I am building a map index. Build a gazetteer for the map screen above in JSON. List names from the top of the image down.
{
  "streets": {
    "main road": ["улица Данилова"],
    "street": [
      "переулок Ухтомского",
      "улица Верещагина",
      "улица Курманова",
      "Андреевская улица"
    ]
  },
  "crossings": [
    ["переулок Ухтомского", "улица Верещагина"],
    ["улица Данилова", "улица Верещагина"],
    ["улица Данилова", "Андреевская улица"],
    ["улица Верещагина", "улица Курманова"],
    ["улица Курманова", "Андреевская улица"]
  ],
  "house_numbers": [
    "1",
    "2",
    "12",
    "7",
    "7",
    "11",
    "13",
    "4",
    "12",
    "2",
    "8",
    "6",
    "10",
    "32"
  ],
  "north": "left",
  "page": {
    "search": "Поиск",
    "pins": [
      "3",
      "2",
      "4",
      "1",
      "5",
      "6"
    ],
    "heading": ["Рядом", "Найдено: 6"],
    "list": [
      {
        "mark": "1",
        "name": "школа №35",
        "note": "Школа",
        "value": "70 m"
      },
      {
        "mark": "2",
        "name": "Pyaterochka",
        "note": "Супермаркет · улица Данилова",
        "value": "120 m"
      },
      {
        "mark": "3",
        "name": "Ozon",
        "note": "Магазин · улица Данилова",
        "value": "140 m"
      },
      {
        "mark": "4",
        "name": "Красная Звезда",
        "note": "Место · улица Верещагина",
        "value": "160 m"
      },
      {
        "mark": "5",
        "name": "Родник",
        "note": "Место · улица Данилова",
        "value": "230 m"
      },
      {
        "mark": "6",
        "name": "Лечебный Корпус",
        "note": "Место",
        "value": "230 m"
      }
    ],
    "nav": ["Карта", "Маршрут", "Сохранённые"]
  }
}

* * *

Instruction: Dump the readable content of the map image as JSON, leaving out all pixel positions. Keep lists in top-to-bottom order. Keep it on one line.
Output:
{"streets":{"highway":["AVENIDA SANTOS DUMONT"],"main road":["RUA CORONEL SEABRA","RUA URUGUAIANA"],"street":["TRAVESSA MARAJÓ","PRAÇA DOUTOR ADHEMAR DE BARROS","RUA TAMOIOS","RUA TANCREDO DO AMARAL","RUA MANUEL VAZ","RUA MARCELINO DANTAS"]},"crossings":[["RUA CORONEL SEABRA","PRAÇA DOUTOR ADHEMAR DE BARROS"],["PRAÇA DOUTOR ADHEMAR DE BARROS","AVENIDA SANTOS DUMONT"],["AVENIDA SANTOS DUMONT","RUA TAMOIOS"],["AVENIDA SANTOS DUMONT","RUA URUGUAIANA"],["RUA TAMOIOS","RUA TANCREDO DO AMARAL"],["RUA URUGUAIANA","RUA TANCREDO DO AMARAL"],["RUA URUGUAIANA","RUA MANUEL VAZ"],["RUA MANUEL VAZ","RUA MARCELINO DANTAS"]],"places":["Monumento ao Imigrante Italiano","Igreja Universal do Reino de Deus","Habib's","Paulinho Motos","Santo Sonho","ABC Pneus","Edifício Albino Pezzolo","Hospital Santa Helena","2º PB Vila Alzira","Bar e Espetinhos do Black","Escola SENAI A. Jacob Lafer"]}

==

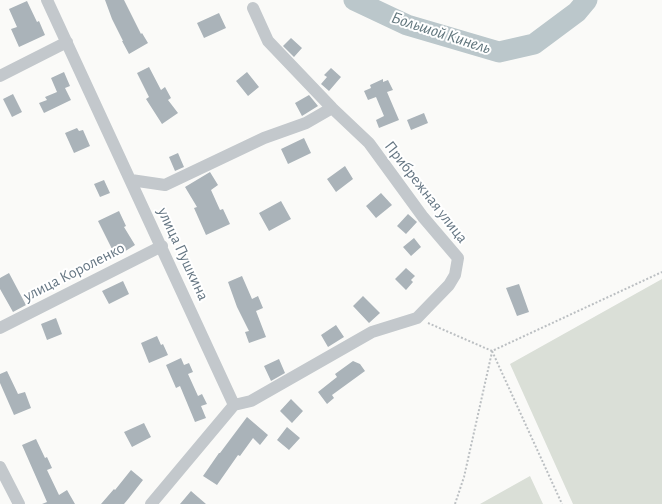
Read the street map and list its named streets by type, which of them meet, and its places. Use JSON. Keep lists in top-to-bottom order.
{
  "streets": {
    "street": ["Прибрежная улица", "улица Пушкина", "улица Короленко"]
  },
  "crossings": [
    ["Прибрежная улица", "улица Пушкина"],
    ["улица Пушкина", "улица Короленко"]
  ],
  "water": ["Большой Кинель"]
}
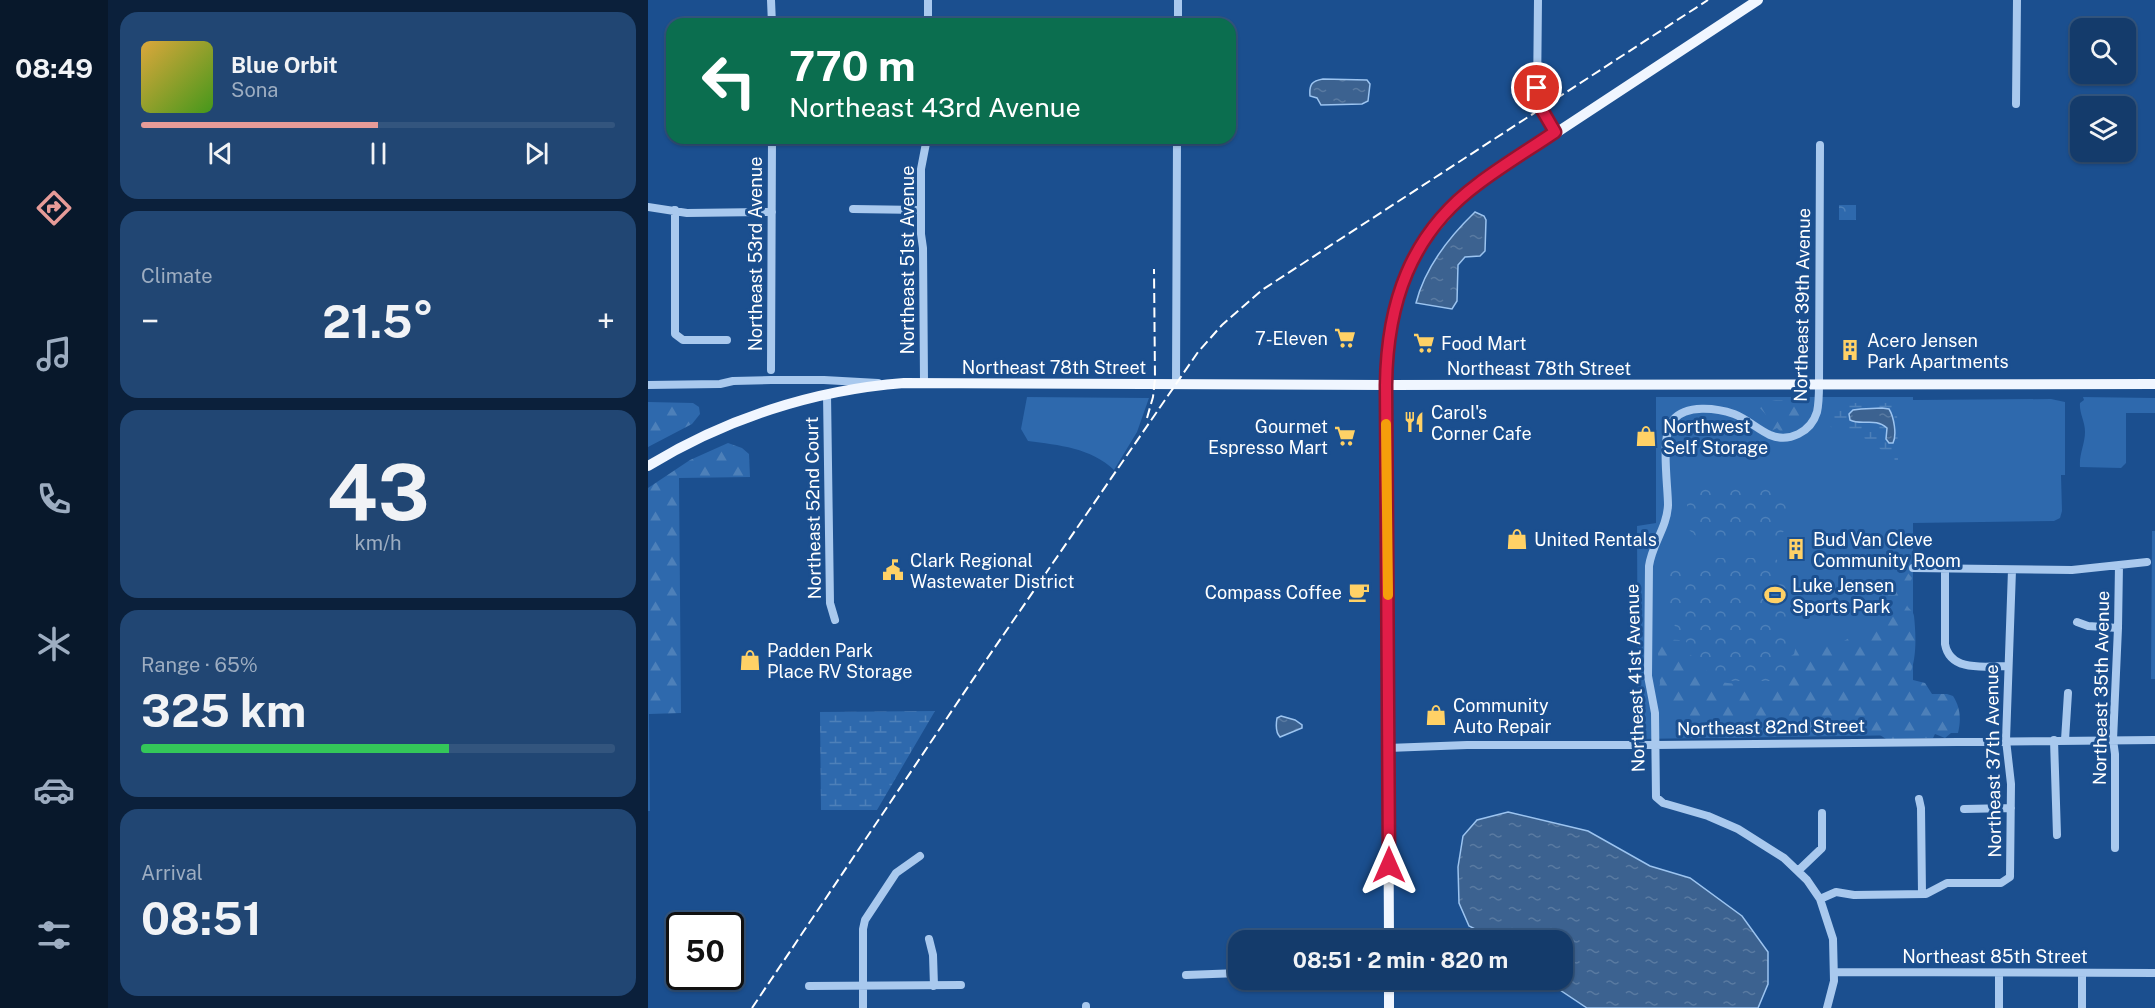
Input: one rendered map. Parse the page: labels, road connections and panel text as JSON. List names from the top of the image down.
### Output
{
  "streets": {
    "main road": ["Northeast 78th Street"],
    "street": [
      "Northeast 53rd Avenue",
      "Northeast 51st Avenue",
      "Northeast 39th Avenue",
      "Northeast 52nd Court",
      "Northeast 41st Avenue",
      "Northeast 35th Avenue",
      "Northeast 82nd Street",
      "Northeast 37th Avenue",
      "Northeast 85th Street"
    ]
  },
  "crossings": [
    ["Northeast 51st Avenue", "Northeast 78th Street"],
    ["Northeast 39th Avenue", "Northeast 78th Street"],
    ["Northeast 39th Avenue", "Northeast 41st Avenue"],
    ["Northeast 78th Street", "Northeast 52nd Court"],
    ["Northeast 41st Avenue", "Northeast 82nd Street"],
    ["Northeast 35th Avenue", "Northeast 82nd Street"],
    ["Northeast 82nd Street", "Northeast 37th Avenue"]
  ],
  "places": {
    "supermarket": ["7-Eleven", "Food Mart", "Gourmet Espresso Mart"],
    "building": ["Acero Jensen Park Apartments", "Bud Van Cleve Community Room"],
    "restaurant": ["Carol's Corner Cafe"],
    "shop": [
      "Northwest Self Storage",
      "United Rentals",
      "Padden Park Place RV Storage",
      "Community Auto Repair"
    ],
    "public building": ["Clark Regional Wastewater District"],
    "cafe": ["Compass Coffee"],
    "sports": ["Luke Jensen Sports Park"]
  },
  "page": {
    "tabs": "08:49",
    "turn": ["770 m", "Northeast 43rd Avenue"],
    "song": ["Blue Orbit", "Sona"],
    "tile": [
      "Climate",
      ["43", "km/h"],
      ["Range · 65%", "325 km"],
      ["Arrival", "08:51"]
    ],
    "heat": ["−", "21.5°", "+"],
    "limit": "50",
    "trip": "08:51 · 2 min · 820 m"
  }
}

Assignment ::
Whenever the word "lists" occurs in a line above, copy that line.

Solution to the exercise ::
Instruction: Dump the readable content of the map image as JSON, leaving out all pixel positions. Keep lists in top-to-bottom order. Keep it on one line.
Read the street map and list its named streets by type, which of them meet, and its places. Use JSON. Keep lists in top-to-bottom order.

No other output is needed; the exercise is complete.